Example 3. 100 kg of the Kovdor Apatite concentrate of the composition indicated in Example 1 are suspended in water, then the suspension is sent to the reactor, 31.6 kg of sulfuric acid of concentrations of 93% (200% of stoichiometry on magnesium silicate) are fed. IP decomposition occurs in the reactor at

 within 20 min to a pH of 1.5. The ratio of W: T in the resulting suspension is 1: 1. The Kovdorsky apatite suspension is filtered at a rate of 5000 kg / m. 106 kg of non-magnetic Kovdorsky apatite is sent to the sulfuric acid extraction stage to produce phosphoric acid and further processing in the fertilizer bed.
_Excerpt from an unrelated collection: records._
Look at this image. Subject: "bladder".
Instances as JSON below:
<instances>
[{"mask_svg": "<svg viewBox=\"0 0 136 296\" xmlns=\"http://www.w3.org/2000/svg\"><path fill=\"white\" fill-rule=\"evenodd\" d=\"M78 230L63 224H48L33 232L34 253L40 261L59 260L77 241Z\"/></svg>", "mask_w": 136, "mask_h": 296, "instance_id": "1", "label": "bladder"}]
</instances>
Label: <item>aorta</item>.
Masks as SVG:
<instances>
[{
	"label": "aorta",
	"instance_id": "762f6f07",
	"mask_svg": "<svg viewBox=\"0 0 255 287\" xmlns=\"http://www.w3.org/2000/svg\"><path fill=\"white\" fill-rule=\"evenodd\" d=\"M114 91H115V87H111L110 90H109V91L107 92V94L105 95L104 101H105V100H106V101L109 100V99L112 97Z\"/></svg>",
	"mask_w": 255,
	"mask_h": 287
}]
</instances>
The filtrate in the amount of 77 kg. by the ratio. : NdO: SI (U: 1.85: 1: 0.57 is sent to the separation stage 1: srnium compounds. From 77 to the filtrate a 10% suspension of milk of lime in the amount of 3.95 kg (97% for S i Od calcium silicate is precipitated from stoichiometry at 90.C

to pH 2.8 for 20 min. Then the filtrate is sent for further processing by almoniating up to pH 7 with the formation of 9.8 kg (8.6 kg of the basic substance and 1.2 kg of crystallization moisture) in the mono-magnesium ammonium phosphate precipitate in wt.%: MDO 24; INN 10.0; 41.2. Filtration capacity 960 kg / m h.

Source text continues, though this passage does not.